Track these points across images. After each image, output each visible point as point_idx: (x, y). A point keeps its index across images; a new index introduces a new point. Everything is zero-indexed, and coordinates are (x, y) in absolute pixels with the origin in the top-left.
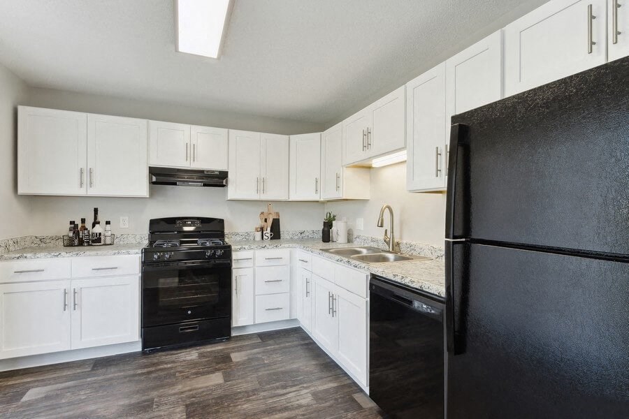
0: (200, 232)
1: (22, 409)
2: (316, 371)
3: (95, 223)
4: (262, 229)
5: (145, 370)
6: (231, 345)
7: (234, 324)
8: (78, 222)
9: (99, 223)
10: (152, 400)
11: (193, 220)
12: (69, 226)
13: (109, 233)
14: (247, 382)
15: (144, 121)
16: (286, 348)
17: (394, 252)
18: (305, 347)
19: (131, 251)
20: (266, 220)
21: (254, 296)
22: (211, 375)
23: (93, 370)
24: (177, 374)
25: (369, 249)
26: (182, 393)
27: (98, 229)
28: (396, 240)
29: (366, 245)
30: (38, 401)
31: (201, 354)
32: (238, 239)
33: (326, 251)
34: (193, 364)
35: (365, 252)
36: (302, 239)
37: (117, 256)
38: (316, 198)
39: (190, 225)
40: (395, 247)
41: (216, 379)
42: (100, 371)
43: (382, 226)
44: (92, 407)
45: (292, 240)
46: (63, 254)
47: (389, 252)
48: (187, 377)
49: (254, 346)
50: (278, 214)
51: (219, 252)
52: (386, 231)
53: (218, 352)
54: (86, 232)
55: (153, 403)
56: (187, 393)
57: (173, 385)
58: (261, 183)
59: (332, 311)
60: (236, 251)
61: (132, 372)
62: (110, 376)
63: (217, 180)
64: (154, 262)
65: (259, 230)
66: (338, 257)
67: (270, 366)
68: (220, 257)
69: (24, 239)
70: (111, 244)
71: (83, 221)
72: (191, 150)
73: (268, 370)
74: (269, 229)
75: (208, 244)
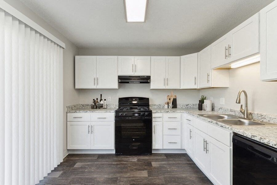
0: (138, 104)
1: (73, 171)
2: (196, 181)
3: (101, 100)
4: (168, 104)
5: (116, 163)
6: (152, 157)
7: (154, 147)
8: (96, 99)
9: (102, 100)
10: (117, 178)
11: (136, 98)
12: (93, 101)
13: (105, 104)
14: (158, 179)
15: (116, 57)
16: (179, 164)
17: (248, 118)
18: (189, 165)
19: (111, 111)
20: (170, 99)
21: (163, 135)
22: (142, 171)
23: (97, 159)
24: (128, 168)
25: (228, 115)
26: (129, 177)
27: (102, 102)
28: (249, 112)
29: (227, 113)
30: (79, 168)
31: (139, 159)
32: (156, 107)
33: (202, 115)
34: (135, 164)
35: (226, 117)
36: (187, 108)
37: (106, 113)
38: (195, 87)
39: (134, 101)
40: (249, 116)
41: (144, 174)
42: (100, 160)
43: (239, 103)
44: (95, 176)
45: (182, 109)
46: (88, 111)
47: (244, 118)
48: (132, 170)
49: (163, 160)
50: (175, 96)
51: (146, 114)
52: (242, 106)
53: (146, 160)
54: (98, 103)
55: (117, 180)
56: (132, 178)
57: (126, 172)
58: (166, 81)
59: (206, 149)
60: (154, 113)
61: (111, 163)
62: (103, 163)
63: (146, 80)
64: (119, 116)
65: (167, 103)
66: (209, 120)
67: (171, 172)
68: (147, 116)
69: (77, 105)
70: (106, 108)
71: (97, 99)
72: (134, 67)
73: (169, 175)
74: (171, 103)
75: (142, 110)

→ **PROBLEM**
Put "upper-left" in place of "top-left" throughout the records, changing nothing else, and give all the lines back without the pictures.

→ **TASK ANSWER**
Track these points across images. After each image, output each visible point as point_idx: (x, y). A point keeps its index across images; a new index introduces a new point. Everything is zero-indexed, and coordinates are (x, y) in absolute pixels with the origin in the upper-left.
0: (200, 232)
1: (22, 409)
2: (316, 371)
3: (95, 223)
4: (262, 229)
5: (145, 370)
6: (231, 345)
7: (234, 324)
8: (78, 222)
9: (99, 223)
10: (152, 400)
11: (193, 220)
12: (69, 226)
13: (109, 233)
14: (247, 382)
15: (144, 121)
16: (286, 348)
17: (394, 252)
18: (305, 347)
19: (131, 251)
20: (266, 220)
21: (254, 296)
22: (211, 375)
23: (93, 370)
24: (177, 374)
25: (369, 249)
26: (182, 393)
27: (98, 229)
28: (396, 240)
29: (366, 245)
30: (38, 401)
31: (201, 354)
32: (238, 239)
33: (326, 251)
34: (193, 364)
35: (365, 252)
36: (302, 239)
37: (117, 256)
38: (316, 198)
39: (190, 225)
40: (395, 247)
41: (216, 379)
42: (100, 371)
43: (382, 226)
44: (92, 407)
45: (292, 240)
46: (63, 254)
47: (389, 252)
48: (187, 377)
49: (254, 346)
50: (278, 214)
51: (219, 252)
52: (386, 231)
53: (218, 352)
54: (86, 232)
55: (153, 403)
56: (187, 393)
57: (173, 385)
58: (261, 183)
59: (332, 311)
60: (236, 251)
61: (132, 372)
62: (110, 376)
63: (217, 180)
64: (154, 262)
65: (259, 230)
66: (338, 257)
67: (270, 366)
68: (220, 257)
69: (24, 239)
70: (111, 244)
71: (83, 221)
72: (191, 150)
73: (268, 370)
74: (269, 229)
75: (208, 244)
0: (138, 104)
1: (73, 171)
2: (196, 181)
3: (101, 100)
4: (168, 104)
5: (116, 163)
6: (152, 157)
7: (154, 147)
8: (96, 99)
9: (102, 100)
10: (117, 178)
11: (136, 98)
12: (93, 101)
13: (105, 104)
14: (158, 179)
15: (116, 57)
16: (179, 164)
17: (248, 118)
18: (189, 165)
19: (111, 111)
20: (170, 99)
21: (163, 135)
22: (142, 171)
23: (97, 159)
24: (128, 168)
25: (228, 115)
26: (129, 177)
27: (102, 102)
28: (249, 112)
29: (227, 113)
30: (79, 168)
31: (139, 159)
32: (156, 107)
33: (202, 115)
34: (135, 164)
35: (226, 117)
36: (187, 108)
37: (106, 113)
38: (195, 87)
39: (134, 101)
40: (249, 116)
41: (144, 174)
42: (100, 160)
43: (239, 103)
44: (95, 176)
45: (182, 109)
46: (88, 111)
47: (244, 118)
48: (132, 170)
49: (163, 160)
50: (175, 96)
51: (146, 114)
52: (242, 106)
53: (146, 160)
54: (98, 103)
55: (117, 180)
56: (132, 178)
57: (126, 172)
58: (166, 81)
59: (206, 149)
60: (154, 113)
61: (111, 163)
62: (103, 163)
63: (146, 80)
64: (119, 116)
65: (167, 103)
66: (209, 120)
67: (171, 172)
68: (147, 116)
69: (77, 105)
70: (106, 108)
71: (97, 99)
72: (134, 67)
73: (169, 175)
74: (171, 103)
75: (142, 110)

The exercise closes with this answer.